People use the three-legged a metaphor in various spheres — retirement planning and value investing are two examples. The basic premise is that three dimensions prop up an overarching idea or broader category. Each leg is useless on its own, but together, they provide support and meaning to the concept in question. Recently, I’ve found the three-legged stool as a useful framework to evaluate API-driven business models.
Simplistically, infrastructure APIs enable developers to integrate products and services directly into an application, rather than having to build the micro-service themself or wrangle their finance + legal departments to work with a supply of fragmented vendors. These tend to make strong businesses because they have a recurring revenue stream (generally a take rate of transactions or subscription access), don’t require long sales cycles, and have high switching costs as middleware components. There are useful ways to think about other Internet-driven business models (marketplaces, SaaS), but fewer frameworks exist to help guide a discussion of API-centric companies. I’m by no means religious about but this heuristic, but would like to propose the three-legged stool of API companies.
1: Utility Source
I appreciate how Geoff Lewis and Bedrock Capital framed Clearbit (API for enrichment data) as an “Internet utility” in their blog post announcing an investment in the company. Internet utilities are widely available foundational services — protocols, datasets, functions. An API-driven business can do one of two things. It can act as an interface layer to make an underlying protocol more accessible. An example would be Dwolla and ACH.
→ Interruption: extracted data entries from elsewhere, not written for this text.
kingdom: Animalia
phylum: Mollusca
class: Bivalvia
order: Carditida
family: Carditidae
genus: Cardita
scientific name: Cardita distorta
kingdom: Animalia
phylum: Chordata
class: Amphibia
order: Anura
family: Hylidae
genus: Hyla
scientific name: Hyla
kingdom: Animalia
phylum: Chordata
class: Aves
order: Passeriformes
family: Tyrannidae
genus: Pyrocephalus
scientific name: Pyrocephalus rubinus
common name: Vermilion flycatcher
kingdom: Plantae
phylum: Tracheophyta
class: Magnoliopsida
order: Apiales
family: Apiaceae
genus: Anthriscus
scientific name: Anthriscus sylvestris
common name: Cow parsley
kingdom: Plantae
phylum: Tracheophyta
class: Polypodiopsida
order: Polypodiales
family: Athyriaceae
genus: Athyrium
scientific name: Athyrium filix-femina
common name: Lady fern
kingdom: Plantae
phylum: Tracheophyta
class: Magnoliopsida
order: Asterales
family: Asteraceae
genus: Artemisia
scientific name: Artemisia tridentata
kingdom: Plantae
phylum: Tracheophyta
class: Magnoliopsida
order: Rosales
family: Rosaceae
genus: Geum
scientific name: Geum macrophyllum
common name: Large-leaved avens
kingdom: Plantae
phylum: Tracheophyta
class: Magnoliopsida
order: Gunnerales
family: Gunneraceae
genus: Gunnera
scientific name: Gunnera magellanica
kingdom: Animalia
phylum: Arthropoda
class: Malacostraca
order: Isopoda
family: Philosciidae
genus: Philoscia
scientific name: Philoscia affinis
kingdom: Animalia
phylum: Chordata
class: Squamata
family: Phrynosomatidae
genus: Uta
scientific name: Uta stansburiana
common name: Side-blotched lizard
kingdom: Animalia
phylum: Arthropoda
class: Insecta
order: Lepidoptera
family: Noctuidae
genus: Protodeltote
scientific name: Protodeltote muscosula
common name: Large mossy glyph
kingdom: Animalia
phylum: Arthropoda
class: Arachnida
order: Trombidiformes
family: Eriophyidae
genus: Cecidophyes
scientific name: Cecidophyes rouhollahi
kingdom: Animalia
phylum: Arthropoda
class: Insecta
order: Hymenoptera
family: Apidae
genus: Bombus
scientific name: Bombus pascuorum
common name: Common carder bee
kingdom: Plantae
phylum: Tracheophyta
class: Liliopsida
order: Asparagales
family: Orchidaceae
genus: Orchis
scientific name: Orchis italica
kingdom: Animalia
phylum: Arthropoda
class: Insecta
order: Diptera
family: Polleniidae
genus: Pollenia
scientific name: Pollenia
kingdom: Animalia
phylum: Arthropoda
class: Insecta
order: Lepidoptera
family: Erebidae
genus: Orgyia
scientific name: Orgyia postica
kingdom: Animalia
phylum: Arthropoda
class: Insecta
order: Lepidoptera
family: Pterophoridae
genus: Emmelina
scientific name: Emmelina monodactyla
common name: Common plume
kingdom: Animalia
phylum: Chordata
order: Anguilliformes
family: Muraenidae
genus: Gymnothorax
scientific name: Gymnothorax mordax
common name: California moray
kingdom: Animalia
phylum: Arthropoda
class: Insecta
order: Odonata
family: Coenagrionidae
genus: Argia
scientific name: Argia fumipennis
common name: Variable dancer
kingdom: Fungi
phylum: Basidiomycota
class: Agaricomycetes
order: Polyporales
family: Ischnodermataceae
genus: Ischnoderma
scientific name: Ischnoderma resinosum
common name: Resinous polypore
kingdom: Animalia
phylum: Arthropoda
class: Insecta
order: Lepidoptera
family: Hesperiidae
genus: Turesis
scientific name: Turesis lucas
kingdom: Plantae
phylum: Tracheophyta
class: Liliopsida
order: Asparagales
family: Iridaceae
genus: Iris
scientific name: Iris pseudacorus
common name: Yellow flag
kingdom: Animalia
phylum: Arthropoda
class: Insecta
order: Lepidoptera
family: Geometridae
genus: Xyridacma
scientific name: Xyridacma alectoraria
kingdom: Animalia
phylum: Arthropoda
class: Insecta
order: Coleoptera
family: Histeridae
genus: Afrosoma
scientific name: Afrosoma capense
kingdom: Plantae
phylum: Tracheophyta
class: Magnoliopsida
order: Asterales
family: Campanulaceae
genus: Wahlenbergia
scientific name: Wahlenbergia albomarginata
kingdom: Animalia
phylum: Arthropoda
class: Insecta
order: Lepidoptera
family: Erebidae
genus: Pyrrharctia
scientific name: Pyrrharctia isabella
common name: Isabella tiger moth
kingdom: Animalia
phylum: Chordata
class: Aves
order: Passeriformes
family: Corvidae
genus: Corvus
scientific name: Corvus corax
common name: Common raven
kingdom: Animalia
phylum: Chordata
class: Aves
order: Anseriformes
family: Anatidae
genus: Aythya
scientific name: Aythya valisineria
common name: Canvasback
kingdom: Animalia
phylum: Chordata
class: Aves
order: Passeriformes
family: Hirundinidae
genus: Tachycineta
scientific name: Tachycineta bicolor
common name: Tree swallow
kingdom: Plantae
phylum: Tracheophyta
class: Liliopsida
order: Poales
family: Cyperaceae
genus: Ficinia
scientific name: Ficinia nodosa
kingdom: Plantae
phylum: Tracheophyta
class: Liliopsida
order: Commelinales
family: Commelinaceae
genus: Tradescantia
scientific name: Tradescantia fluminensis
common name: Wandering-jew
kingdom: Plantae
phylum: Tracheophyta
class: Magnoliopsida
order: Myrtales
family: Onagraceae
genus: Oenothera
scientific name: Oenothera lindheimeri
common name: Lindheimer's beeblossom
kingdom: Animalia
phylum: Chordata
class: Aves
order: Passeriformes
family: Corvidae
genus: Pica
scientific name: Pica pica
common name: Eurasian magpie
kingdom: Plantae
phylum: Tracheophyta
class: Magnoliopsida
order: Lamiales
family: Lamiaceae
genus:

The other way to draw on a utility source is for the API to orchestrate resources (human interaction, legal processes, fragmented vendor supply) and create a new Internet utility. The utility, whether built on or created, forms the basis for the success of the API business.
2: Apps
Second, developers and companies actually have to build services on top of the infrastructure layer one is putting in place. A utility can find pull from an ecology of applications, which leads to new configurations on that end. For example, Stripe’s thesis over time has not only been to serve businesses that accept payments on the Internet, but also to increase the throughput and velocity of that market itself. The market is fundamentally altered.
There are other ways founders building API-centric companies can learn about the inner workings of the application layer. Plaid built itself out of the strong needs of one customer — Venmo. The directional bet the founders took was that there would be a lot more Venmos down the road. All in all, no infrastructure API business is complete without its emergent or healthy universe of applications.
3: Integration Ecosystem
This leg is the most under-appreciated and perhaps the most non-obvious. While API companies are meant to be accessible and extremely developer-friendly, they need native distribution and integration mechanisms, and legacy companies that aren’t used to working with a micro-services architecture have to adapt. This explains the emergence of businesses like Rapid API, ReadMe, Kong, and Helm Services. In order to balance out the rest of the stool, an infrastructure API company has to be compatible with and acknowledge the integration ecosystem.
These three legs — as support structures that hold up API companies — may seem intuitive and obvious, but I’ve found the framing helpful to evaluate these businesses and see what the most important factors are in the long run.